イタリアの財政・債務問題への懸念が高まりつつある。先月27日に同国政府が示した2019年-2021年の経済財政計画は、財政赤字の国内総生産(GDP)比を各年とも2.4%とする内容であった。トリア財務相が示していた1.6%まではいかずとも、2%程度を見込んでいた市場にとってネガティブサプライズとなった。政府債務残高のGDP比率が欧州連合(EU)の中でギリシャに次いで高いイタリアの財政拡張計画は、格下げリスクを高める上にEUとの対立の火種になりかねないためだ。イタリア政府の計画は、今後予算案の形にまとめられて欧州委員会に提出されるが、財政規律違反が認められた場合には、差し戻される可能性もある。

 欧州委員会の審査は11月まで行われるため、イタリアの財政・債務不安が、すぐに同国のユーロ離脱懸念に繋がる公算は小さいが、イタリア国債利回りや同国株の軟調推移が続けばユーロの重しとなりうるため、今後の欧州市場の動向を注視しておきたい。

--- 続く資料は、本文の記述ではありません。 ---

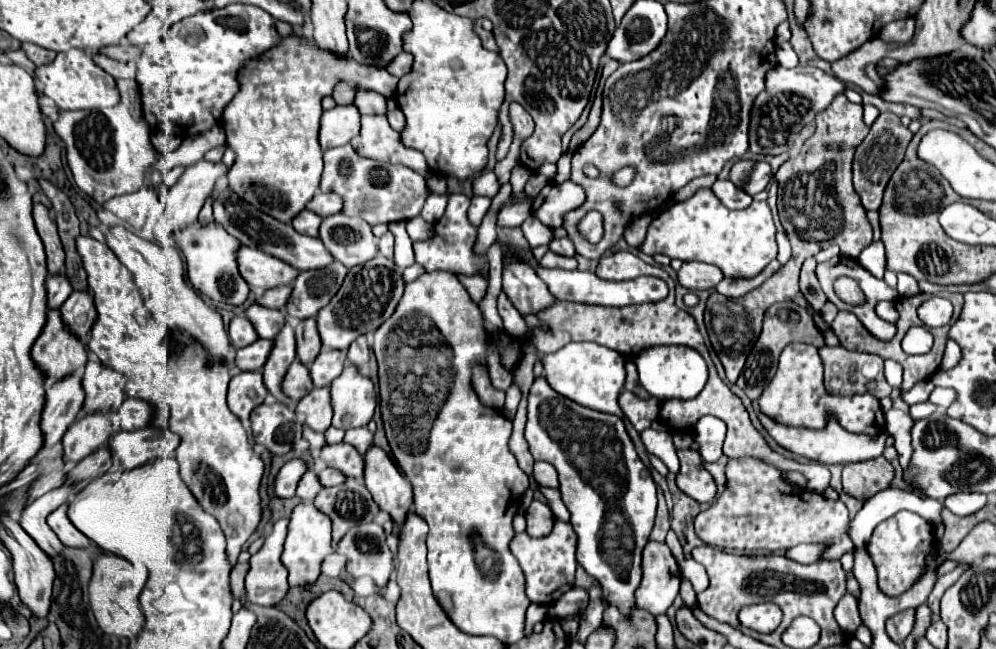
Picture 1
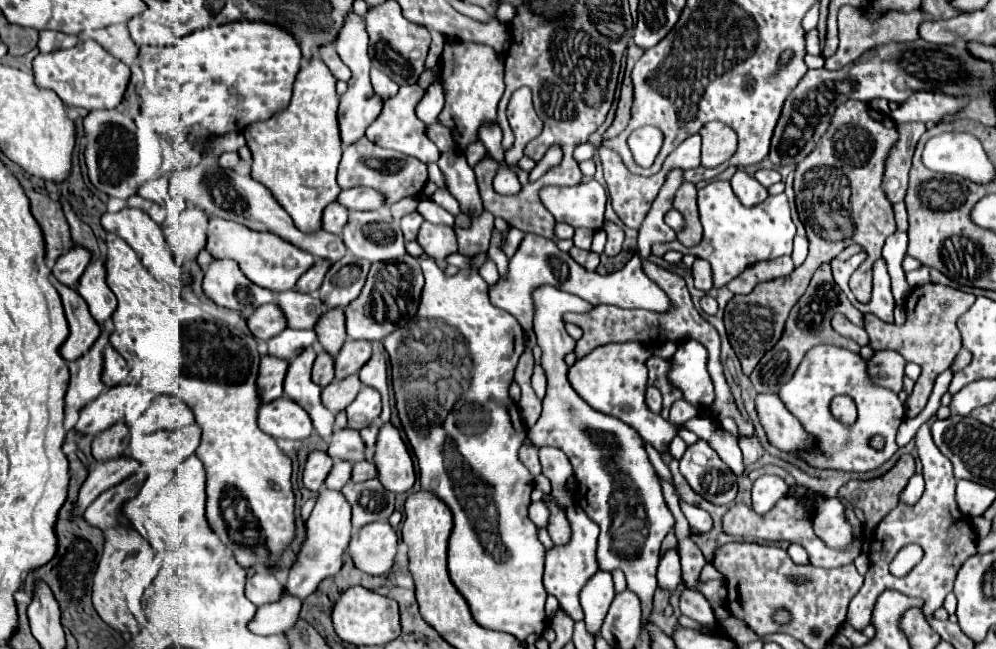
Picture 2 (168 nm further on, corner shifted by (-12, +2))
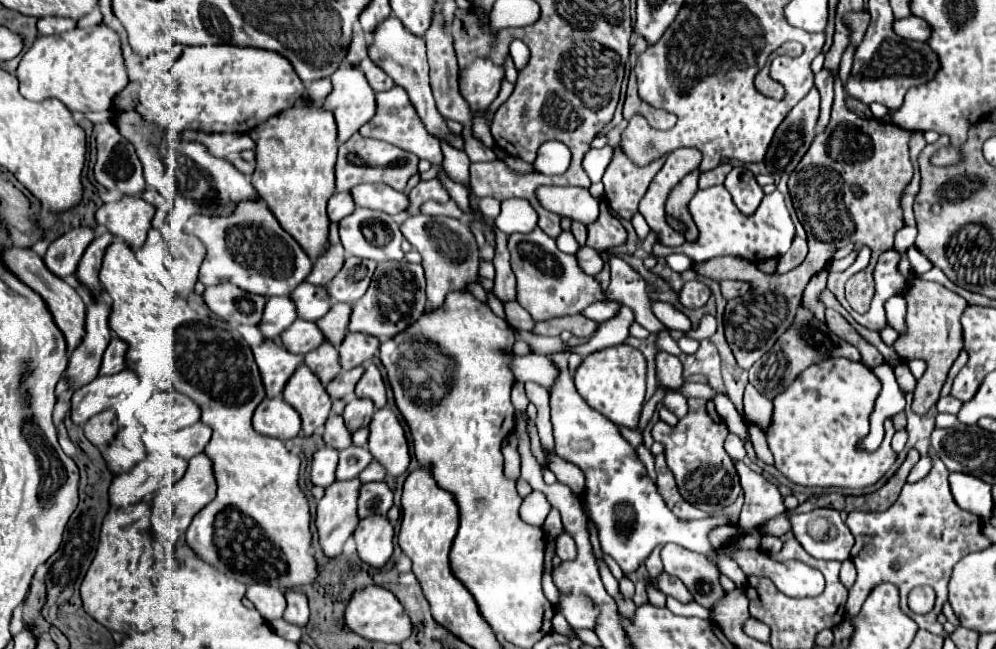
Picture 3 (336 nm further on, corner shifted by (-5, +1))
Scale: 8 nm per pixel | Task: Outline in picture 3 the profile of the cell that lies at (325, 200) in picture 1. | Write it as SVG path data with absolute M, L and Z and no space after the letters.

 また、ユーロ/ドル相場ではドルの動きも重要となりそうだ。トランプ米政権の保護主義傾斜や、米連邦準備制度理事会(FRB)の利上げ継続などによってドルは堅調推移が続いている。本日の米9月ISM製造業景況指数を皮切りに5日の米9月雇用統計まで続く、月初恒例の米重要統計発表ラッシュがドルをさらに押し上げる事になるのか注目される。